The struggle that Kichwa midwives are facing in their fight for their jobs has become a growing issue. Although there are laws against the disintegration of cultural rights, not all aspects are easy to protect. Heather Wurtz talks about this in her article; Contesting the Terms of Inclusion.
It has become increasingly hard for midwives to continue their work due to the lack of support the government has provided them. Even after the efforts the UN, instigating the Rights of Indigenous People, and the commitment the government promised to support them, the only funding that the midwives have received were from NGO’s. That funding has stopped and they have had to start charging for their services. There were in fact efforts to combine the midwives and the Ministry of Public Health officials, but the midwives could not continue the hours of the program because they needed to work to continue to earn money, appose to the biomedical providers who are supported by the government. The combining was supposedly to have biomedical practices and midwives indigenous knowledge combined equally to allow for stronger healthcare services. But often the midwives were undermined because a few reasons; illiteracy leading to the struggle to document patient forms, the time constraint on the meetings, and the language differences between them and the MoPH officials.

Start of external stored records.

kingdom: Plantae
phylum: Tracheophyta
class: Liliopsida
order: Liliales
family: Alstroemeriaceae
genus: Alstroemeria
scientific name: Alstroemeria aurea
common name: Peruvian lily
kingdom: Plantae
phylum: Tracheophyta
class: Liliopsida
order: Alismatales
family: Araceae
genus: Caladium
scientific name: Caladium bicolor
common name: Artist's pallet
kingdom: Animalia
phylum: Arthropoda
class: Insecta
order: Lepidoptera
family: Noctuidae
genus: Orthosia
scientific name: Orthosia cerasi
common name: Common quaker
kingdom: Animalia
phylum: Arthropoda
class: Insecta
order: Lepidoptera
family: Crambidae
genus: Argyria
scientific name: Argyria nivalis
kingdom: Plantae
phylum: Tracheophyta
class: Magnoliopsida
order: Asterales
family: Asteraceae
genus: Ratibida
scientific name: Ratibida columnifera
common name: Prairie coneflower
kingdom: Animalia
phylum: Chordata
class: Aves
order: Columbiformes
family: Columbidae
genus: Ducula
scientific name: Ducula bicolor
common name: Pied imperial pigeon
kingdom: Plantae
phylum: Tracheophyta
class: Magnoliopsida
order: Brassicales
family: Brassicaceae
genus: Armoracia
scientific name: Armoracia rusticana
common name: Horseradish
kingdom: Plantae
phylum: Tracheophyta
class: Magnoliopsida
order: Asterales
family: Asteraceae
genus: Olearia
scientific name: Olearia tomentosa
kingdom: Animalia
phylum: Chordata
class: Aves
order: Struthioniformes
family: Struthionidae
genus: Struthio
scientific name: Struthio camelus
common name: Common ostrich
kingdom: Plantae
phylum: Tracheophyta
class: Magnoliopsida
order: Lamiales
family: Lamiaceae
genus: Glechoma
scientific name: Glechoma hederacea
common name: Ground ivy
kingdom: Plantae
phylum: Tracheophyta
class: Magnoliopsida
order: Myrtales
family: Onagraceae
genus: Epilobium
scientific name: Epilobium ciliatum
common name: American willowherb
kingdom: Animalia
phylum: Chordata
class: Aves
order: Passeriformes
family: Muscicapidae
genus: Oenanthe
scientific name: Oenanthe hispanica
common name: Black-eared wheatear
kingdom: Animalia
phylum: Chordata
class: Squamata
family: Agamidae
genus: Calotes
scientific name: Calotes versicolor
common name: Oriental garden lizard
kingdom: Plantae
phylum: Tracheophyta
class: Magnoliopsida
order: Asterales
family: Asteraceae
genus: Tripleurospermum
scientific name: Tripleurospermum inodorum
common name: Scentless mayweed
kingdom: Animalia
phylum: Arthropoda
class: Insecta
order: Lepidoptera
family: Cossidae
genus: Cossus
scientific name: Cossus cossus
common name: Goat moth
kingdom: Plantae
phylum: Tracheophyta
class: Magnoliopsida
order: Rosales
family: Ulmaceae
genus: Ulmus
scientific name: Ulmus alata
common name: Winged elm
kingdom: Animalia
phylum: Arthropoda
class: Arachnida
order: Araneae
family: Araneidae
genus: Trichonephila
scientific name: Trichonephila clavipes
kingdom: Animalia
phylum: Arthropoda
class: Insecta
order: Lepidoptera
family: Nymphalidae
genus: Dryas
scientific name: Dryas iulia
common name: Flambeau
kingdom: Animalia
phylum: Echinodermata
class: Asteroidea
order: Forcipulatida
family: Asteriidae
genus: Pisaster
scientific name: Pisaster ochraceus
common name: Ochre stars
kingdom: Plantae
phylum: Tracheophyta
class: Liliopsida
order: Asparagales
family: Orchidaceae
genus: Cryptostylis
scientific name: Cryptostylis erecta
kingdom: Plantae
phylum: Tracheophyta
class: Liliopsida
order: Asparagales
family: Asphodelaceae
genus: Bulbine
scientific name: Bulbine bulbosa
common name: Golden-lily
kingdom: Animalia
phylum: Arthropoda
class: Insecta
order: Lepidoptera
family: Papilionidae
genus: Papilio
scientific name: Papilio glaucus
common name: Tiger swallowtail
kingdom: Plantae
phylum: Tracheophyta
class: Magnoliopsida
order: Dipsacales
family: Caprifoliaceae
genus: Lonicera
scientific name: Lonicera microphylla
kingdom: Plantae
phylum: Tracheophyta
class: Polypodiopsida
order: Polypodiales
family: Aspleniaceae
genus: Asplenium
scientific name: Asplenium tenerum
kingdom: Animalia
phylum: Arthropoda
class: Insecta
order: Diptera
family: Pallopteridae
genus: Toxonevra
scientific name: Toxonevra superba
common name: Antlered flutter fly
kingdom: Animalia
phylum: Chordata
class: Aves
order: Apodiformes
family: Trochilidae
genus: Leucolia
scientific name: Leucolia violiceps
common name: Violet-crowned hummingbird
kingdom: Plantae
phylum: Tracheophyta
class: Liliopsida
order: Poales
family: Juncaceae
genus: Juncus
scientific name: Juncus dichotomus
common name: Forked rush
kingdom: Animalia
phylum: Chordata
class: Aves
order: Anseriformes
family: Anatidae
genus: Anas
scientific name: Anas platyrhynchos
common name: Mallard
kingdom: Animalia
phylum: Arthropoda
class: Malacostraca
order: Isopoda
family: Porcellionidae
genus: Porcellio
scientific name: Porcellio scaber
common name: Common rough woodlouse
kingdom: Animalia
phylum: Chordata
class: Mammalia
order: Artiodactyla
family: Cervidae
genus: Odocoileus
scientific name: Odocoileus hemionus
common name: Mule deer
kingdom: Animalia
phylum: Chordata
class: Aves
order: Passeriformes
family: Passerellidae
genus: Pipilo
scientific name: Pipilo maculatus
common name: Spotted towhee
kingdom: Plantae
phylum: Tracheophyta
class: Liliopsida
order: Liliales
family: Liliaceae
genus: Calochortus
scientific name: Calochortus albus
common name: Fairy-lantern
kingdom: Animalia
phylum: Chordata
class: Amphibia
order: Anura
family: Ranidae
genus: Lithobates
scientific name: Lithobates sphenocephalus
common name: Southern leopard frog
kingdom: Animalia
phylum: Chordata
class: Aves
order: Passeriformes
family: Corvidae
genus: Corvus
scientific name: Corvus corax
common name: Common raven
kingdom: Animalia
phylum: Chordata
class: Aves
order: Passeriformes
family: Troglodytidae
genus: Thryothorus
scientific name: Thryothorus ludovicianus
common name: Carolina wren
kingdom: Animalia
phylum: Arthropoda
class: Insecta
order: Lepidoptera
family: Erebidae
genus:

With no pay, no external funding, and no official certification the midwives practice has become restricted and made very difficult. However, the importance of their role is vital to continuing this aspect of their culture. The midwives, although they wish to continue the indigenous knowledge they carry, are weary of passing it onto biomedical providers and would prefer to teach the younger members of their culture, though it seems to be a slimming chance. The loss of any part of a culture is significant not only to that culture, but to our humanity. Studying these cultures is not enough, if we do nothing to protect their ways.